Item-Level Multiple Imputation to Produce a Total Score for a Measure?

#1
Hi, all, a quick question regarding multiple imputation . . .

The multiple imputation examples I've seen appear to opearate at the scale/inferential level of analysis, i.e. using all measures' total scores to predict other total scores and using imputed scale-level predictions in inferential stats.

Is it possible to use multiple imputation at an item-level within a measure for a single case in order to produce a total score for that measure for that case? For example, if I have Case #222's BDI-II measure, and items 3, 6, & 11 are missing (assuming MAR), can I impute those missing items via multiple imputation and produce a total BDI-II score for Case #222?

Thank you very much,
 
#2
The one study I've seen which addresses the question (Gottschall, West, & Enders, 2012) found that item-level imputation is actually preferable to scale level in that it provides eventual estimates which are consistently more reliable. One thing I like that they don't mention in the article is the ability using SPSS's multiple imputation command to easily constrain the interval and rounding of your imputed values to fit those of the scale. That said, there are some considerations to keep in mind, particularly when determining how many other items you want to consider when imputing values. Too many relative to your sample size and you'll have some serious efficiency and accuracy problems.
 

Lazar

Phineas Packard
#3
It depends. Missing data models involve a trade-off between complexity of the missing data model, amount of missing data, and the amount and quality of information you have in general. There is thus no inprincipal reason why you could not impute at the item level and treat the items as ordered categorical (this is possible in SPSS) thus no rounding or censoring required. However, such a model is complex and under many conditions will not run. In such cases you may then have to treat the items as continious or move to scale scores (Im not a particular fan of rounding or censoring for measures that are later assumed to be continous).

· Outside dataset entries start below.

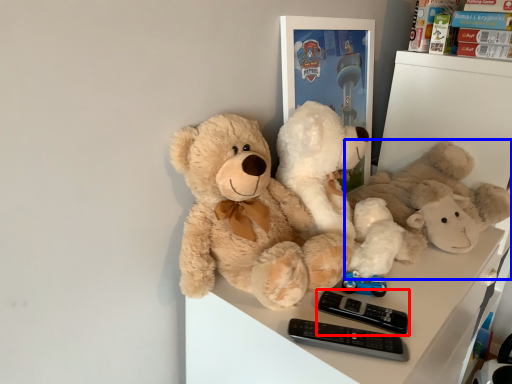
Question: Which of the following is the farthest to the observer, control (highlighted by a red box) or teddy bear (highlighted by a blue box)?

Choices:
 (A) control
 (B) teddy bear

Answer: (B)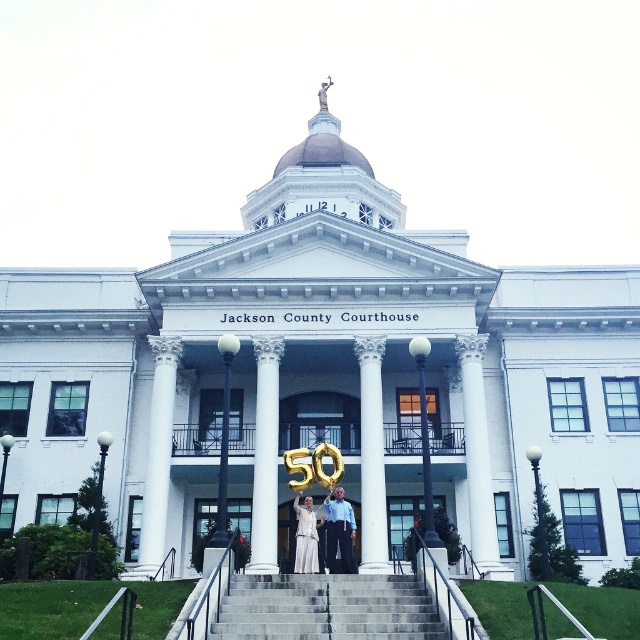
In the scene shown: How distant is white marble column at center from matte gold balloons at center?

white marble column at center is 4.72 meters from matte gold balloons at center.

Which is behind, point (381, 564) or point (346, 557)?

Point (381, 564)

The image size is (640, 640). In order to click on white marble column at center in this screenshot , I will do `click(371, 456)`.

Does gray concrete stairs at center appear under white marble column at center?

Correct, gray concrete stairs at center is located below white marble column at center.

Which is in front, point (236, 627) or point (365, 392)?

Point (236, 627)

Locate an element on the screen. The image size is (640, 640). gray concrete stairs at center is located at coordinates (326, 608).

Identify the location of gray concrete stairs at center. (326, 608).

Between point (371, 540) and point (300, 536), which one is positioned in front?

Positioned in front is point (300, 536).

From the picture: Does white marble column at center have a lesser width compared to white satin dress at center?

No.

Does point (381, 352) come behind point (314, 525)?

Yes, point (381, 352) is behind point (314, 525).

Where is `white marble column at center`? white marble column at center is located at coordinates (371, 456).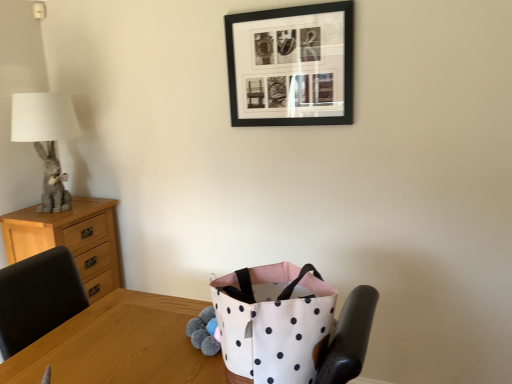
Where is `gray plush rabbit at left`? The image size is (512, 384). gray plush rabbit at left is located at coordinates (46, 139).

The other option is to utalise a model based approach like full-information-maximum-liklihood estimation or a Bayes approach which will deal with missing data on the fly so to speak.
 
#4
Thanks a bunch - here's what I'm trying to figure out, specifically: I've run a multiple imputation procedure for the measure's items, and SPSS produces a file w/ 25 imputed datasets (I chose 25 imputations); my understanding (which could be wrong) is that each dataset is produced in light of the previously produced dataset, and that appropriate multiple imputation utilizes the pooled datasets in all analyses for maximum accuracy. I'm not seeking to analyze data yet, I'm seeking to produce a single total score for a single case's measure; after this score is produced I would, place it in the scale-level dataset and run the inferential analyses on that dataset. I've considered simply plugging in the item-values from the 25th imputation to produce the case's score for the measure, but I suspect this would be no more appropriate than a single imputation . . .?
 

Lazar

Phineas Packard
#6
Thanks a bunch - here's what I'm trying to figure out, specifically: I've run a multiple imputation procedure for the measure's items, and SPSS produces a file w/ 25 imputed datasets (I chose 25 imputations); my understanding (which could be wrong) is that each dataset is produced in light of the previously produced dataset, and that appropriate multiple imputation utilizes the pooled datasets in all analyses for maximum accuracy. I'm not seeking to analyze data yet, I'm seeking to produce a single total score for a single case's measure; after this score is produced I would, place it in the scale-level dataset and run the inferential analyses on that dataset. I've considered simply plugging in the item-values from the 25th imputation to produce the case's score for the measure, but I suspect this would be no more appropriate than a single imputation . . .?

Ok a few points:
1. I think 25 is excessive (particularly if you have only a little missing data that is MCAR. Five is more than enough.
2. Successive models are independent random draws from a distribution defined by the missing data model. WE do pool the results as follows. Point estiamtes are given by the average across the N datasets. Standard errors are given by the average of the N datasets plus the between imputation variance in the point estimates. The purpose of this is to incorporate into the standard errors the uncertainty that comes from imputing missing values. If your missing data model is effective SEs will be largely uneffected. If your missing data model is trying to cope with lots of missing data then SEs will be much larger.
3. If you imputed at the item level then you would create scales scores within each imputed dataset. Thus with 5 imputations you will need to produce 5 scales scores. Your reasoning is correct that taking a single scale score will be no better than a single imputation.

One minor points:
1. In SPSS their is an option to save the iterations (it is the last tab in MI). Do so! Then graph these iterations for the means and the SD of the items that have considerable missing data. The plot should look like a hairy catapillar with no strange values (extremely large or very small values) and no trend upward or downward.